Remember, the issue with spam is not that the bulk of it is fraudulent -- the problem is we are subsidizing spammers. So what if suddenly overnight it all became legitimate and honest? It would still constitute over 80% of all email traffic. It would still cost ISPs and end-users hundreds of millions of dollars in bandwidth and administrative costs. It would still shift the costs to the carriers and the receivers, and mail admins would still be caught in an expensive, time-consuming escalating war.
Spam's partner in crime, malware, which includes viruses, Trojan horses, rootkits, worms, and suchlike, continues to rise like the great Mississippi River flood of 1993. Malware is everywhere: instant messaging and Voice-over-IP (VoIP) are fresh new fields for the bad guys to pollute and despoil.
California's anti-spyware bill is doubtless only the first of many well-intentioned ineffective laws. Here's a hint for legislators: Don't listen to the Direct Marketing Association and its ilk. Listen to end users and technical experts. (As if! But we can dream.)
However, as it always does, Linux tries to help everyone, even Windows. You can use Knoppix, the Linux on a live bootable CD to run a virus-scan on Windows PCs. It works from a guaranteed clean disk and uses the latest, most up-to-date virus definitions. You can also use Knoppix to download the latest patches and updates for a Windows PC, so that you can install them before connecting Windows to the Internet.
Security Issues Break New Ground
Living in a networked world, with a continual parade of exciting and useful new developments, is fun itself. It also has its downside: every new protocol and gadget means another potential security problem. Instant messaging and peer file sharing are both two-edged swords with especially sharp edges. Yes, they are great and useful in the enterprise. And they are potentially big trouble when misused.
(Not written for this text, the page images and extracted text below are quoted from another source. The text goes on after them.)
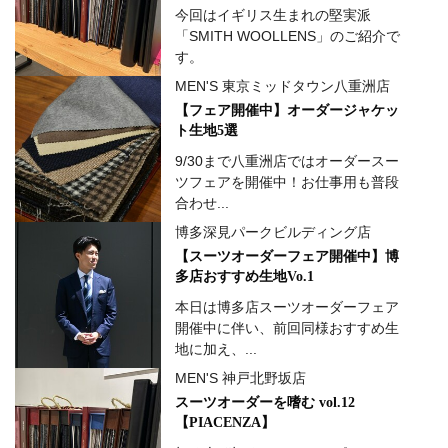
今回はイギリス生まれの堅実派
「SMITH WOOLLENS」のご紹介で
す。
MEN'S 東京ミッドタウン八重洲店
【フェア開催中】オーダージャケッ
ト生地5選
9/30まで八重洲店ではオーダースー
ツフェアを開催中！お仕事用も普段
合わせ...
博多深見パークビルディング店
【スーツオーダーフェア開催中】博
多店おすすめ生地Vo.1
本日は博多店スーツオーダーフェア
開催中に伴い、前回同様おすすめ生
地に加え、...
MEN'S 神戸北野坂店
スーツオーダーを嗜む vol.12
【PIACENZA】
Unintended consequences bit hard on Google's Desktop Search tool. While it sounds like a great idea- bringing Google's fabled near-telepathic search powers to users' desktops- it also has the potential to traverse network links it has no business on, and cache sensitive corporate documents. And Google is not alone -- Yahoo and MSN are also planning to release similar tools.
Wireless security may finally be approaching coherence and usability, which is welcome news as wireless becomes faster, more reliable, and easy to administer. And wireless is extending its reach, becoming viable for the "last mile" of broadband, and someday freeing customers from the tyranny of inadequate land lines.
What lies ahead for 2005? Who can say? All I know is it's a great time to be in IT; we're still in kindergarten. I plan to live until we have Star Trek-style computers that we can simply issue verbal orders to, and bore my grandchildren with horror stories of typing and mouse-clicking, and other primitive, barbaric computing practices. They won't believe me, of course, but that's all right. That's the way it always is.